Nov. 17th, 2023

kareina: (Default)
 One thing I have always hated about being a researcher is my poor ability to remember names, which mean that when it is time to sit down and write the paper, while I can type up the things I have learned from my reading, remembering/figuring out which paper to cite for any given thought is tough, and I was in awe of my UTAS PhD supervisor who always knew who to cite for what, and, could walk over to his shelf, grab the right box of unmarked print outs of old papers, riffel through the box, and in about 30 seconds hand me a copy of the one he was thinking of.

So, to try and combat this, when I started this degree, and found out about Scrivener, I did my best to take advantage of the technology in a way that might help overcome this. For every paper I read it would get a card with the citation information at the top. Then a note as to the date the card was created, and why I have it (did someone recommend it in person? (who/what did they say), was it cited in another paper (whose/what did they say), did I find it through a google search? (what was I searching for, and why).  Then I would assign it to at least one topic, and put a link to that topic card. On the topic card there is a bullet point of all papers on that topic, with their name author, and either the paper title, and excerpt of the title, or a general topic (which ever was best to clarify how it relates to the topic). Back on the original card, under the topic I would put any notes I took during reading, along with the date I read it, and the relevant page numbers.

Doesn't that sound like it would make it easy to find things to cite? Just look at the appropriate topic card?  Sometimes, but other times I have to click through to a lot of cards to find the one I was thinking of, and I more and more dread doing the work when my supervisor adds a "add citation" comment to a given spot in the thesis, and even more dread writing up the parts I haven't written yet. You know, the ones where she wants paragraphs full of synthesis of information from the literature, plus my own thoughts to show I can think critically?  I have put that bit off as long as possible, while I fill in facts about the analyses I did. I like facts. Facts are easy.

Today, knowing that it really is time to do the part I have been avoiding, I re-read my supervisors comment, and wondered.  "I wonder exactly what she means when she suggests adding a section that "synthesises the ideas?" So I asked Google for the meaning of synthesises the ideas, and it not only gave me a good clear definition, it sent me to an example "synthesis matrix" for organising information gleaned in the reading in preparation for doing the synthesis.  Synthesis matrix, where have you been all my life, and why has no one ever mentioned it to me before?  Being able to visually see side by side which similar papers said what (and condensing "what" down into sound-bites that fall under a given heading)is brilliant. I remember once trying to set up a spreadsheet for the papers I was reading, but the best I figured out was putting notes into cells, and it got messy fast, and there was nothing to relate the info from one paper to another, and I soon gave up.

Today I have started filling in a synthesis matrix, and it is going well. -having one or more sound bites per paper, and grouping them under headings really helps. I am using two levels of headings--the top level relates to the topic cards I have had that wound up with lots of papers (Provenance studies vs archaeological theory, vs assemblages etc), and under each of those (thank you Excel merge cells) I have sub headings. So for provenance studies I have headings for: region, materials, technique, quality of results, how the results were assessed, and underlying assumptions.  If I encounter a paper that reports more than just those, I can add another column for it.

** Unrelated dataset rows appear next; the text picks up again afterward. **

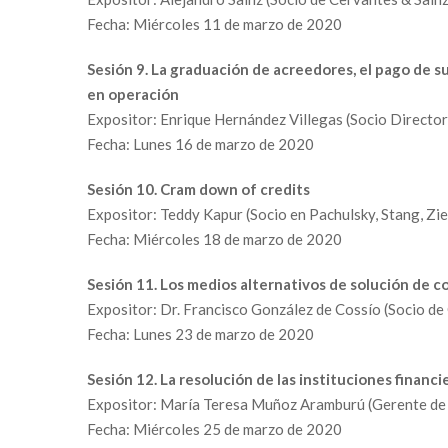
Fecha: Miércoles 11 de marzo de 2020
Sesión 9. La graduación de acreedores, el pago de s
en operación
Expositor: Enrique Hernández Villegas (Socio Director
Fecha: Lunes 16 de marzo de 2020
Sesión 10. Cram down of credits
Expositor: Teddy Kapur (Socio en Pachulsky, Stang, Zie
Fecha: Miércoles 18 de marzo de 2020
Sesión 11. Los medios alternativos de solución de co
Expositor: Dr. Francisco González de Cossío (Socio d
Fecha: Lunes 23 de marzo de 2020
Sesión 12. La resolución de las instituciones financi
Expositor: María Teresa Muñoz Aramburú (Gerente de a
Fecha: Miércoles 25 de marzo de 2020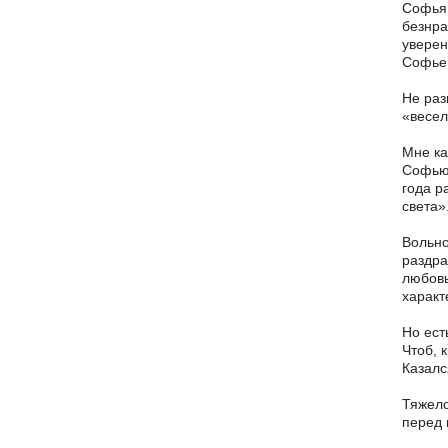
Софья 
безнра
уверен
Софье
Не раз
«весел
Мне ка
Софью 
года р
света»
Вольно
раздра
любовь
характ
Но ест
Чтоб, 
Казалс
Тяжело
перед 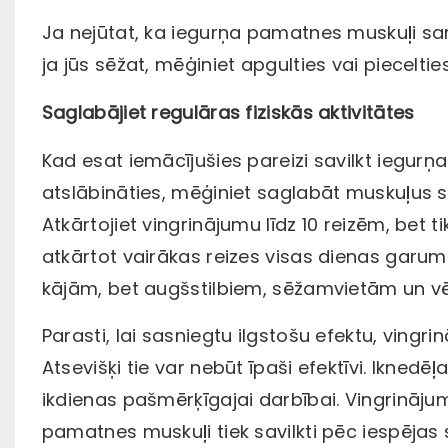
Ja nejūtat, ka iegurņa pamatnes muskuļi sar
ja jūs sēžat, mēģiniet apgulties vai pieceltie
Saglabājiet regulāras fiziskās aktivitātes
Kad esat iemācījušies pareizi savilkt iegurņ
atslābināties, mēģiniet saglabāt muskuļus sav
Atkārtojiet vingrinājumu līdz 10 reizēm, bet tik
atkārtot vairākas reizes visas dienas garumā
kājām, bet augšstilbiem, sēžamvietām un v
Parasti, lai sasniegtu ilgstošu efektu, ving
Atsevišķi tie var nebūt īpaši efektīvi. Iknedē
ikdienas pašmērķīgajai darbībai. Vingrinājumi
pamatnes muskuļi tiek savilkti pēc iespējas 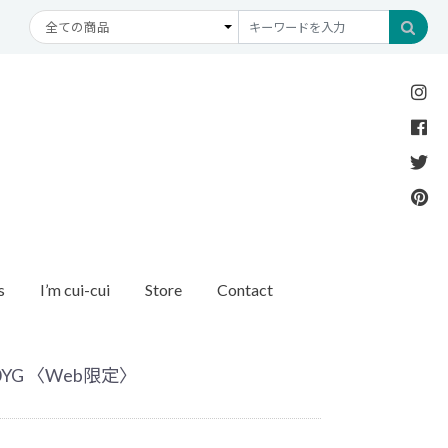
s
I’m cui-cui
Store
Contact
Necklace
Bracelet
etc
New Arrival
Recommend
ダイヤモンド
ブレスレット
オパール
アンクレット
パール
0YG 〈Web限定〉
モチーフ
モンド
1石ダイヤモンド
ゴールド
リング
イヤモンド
ルートパーズ
世界最小ダイヤモンド
カラーストーン
ング
Other
バースストーン
イニシャル / バースストーン
ッチ
インポート
ド
ペアネックレス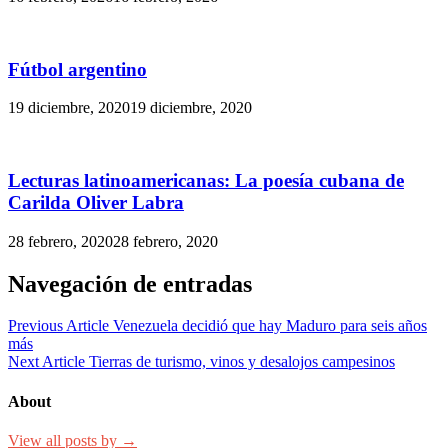
Fútbol argentino
19 diciembre, 2020
19 diciembre, 2020
Lecturas latinoamericanas: La poesía cubana de
Carilda Oliver Labra
28 febrero, 2020
28 febrero, 2020
Navegación de entradas
Previous Article
Venezuela decidió que hay Maduro para seis años
más
Next Article
Tierras de turismo, vinos y desalojos campesinos
About
View all posts by →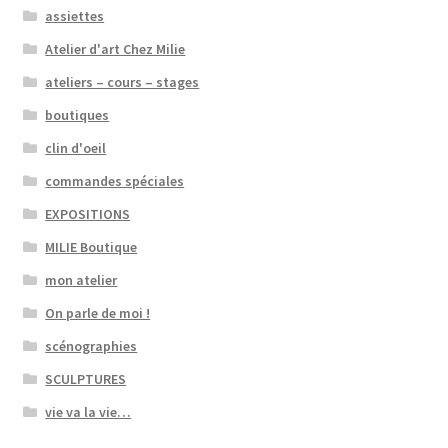
assiettes
Atelier d'art Chez Milie
ateliers – cours – stages
boutiques
clin d'oeil
commandes spéciales
EXPOSITIONS
MILIE Boutique
mon atelier
On parle de moi !
scénographies
SCULPTURES
vie va la vie…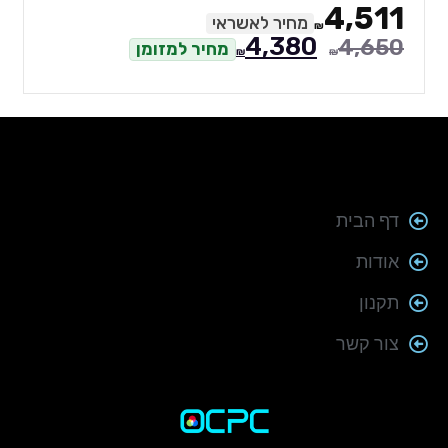
4,511
מחיר לאשראי
₪
4,380
4,650
מחיר למזומן
₪
₪
דף הבית
אודות
תקנון
צור קשר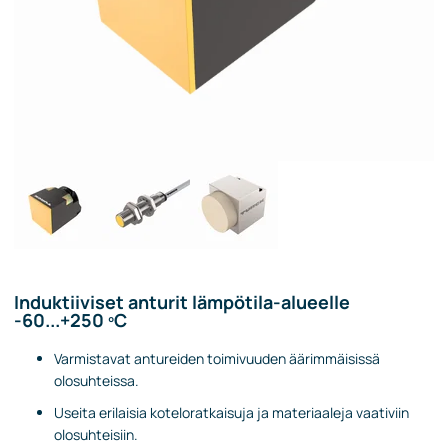
Induktiiviset anturit lämpötila-alueelle
-60...+250 ºC
Varmistavat antureiden toimivuuden äärimmäisissä
olosuhteissa.
Useita erilaisia koteloratkaisuja ja materiaaleja vaativiin
olosuhteisiin.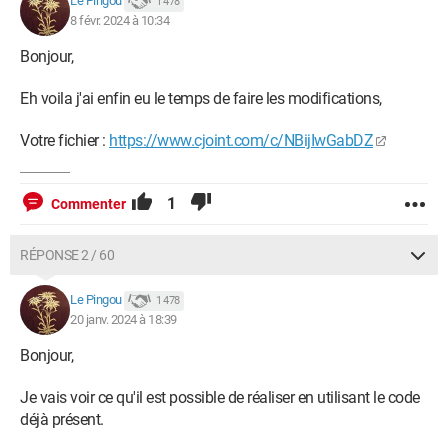
Le Pingou
1 478
8 févr. 2024 à 10:34
Bonjour,
Eh voila j'ai enfin eu le temps de faire les modifications,
Votre fichier :
https://www.cjoint.com/c/NBijIwGabDZ
1
Commenter
RÉPONSE 2 / 60
Le Pingou
1 478
20 janv. 2024 à 18:39
Bonjour,
Je vais voir ce qu'il est possible de réaliser en utilisant le code
déjà présent.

My only worry is that November is more than half over, meaning I have less than 1.5 months to finish everything and turn this thing in. This tool will help, but will it take too long? (No matter what it is faster than avoiding doing it because the other way was too painful.)




In other news, the paperwork has now been submitted to switch me to the MPhil degree that my supervisor thought we had already switched me to, and I have turned in the "submitting soon, start the behind the scenes work needed to process the thesis" paper, so it is looking pretty real.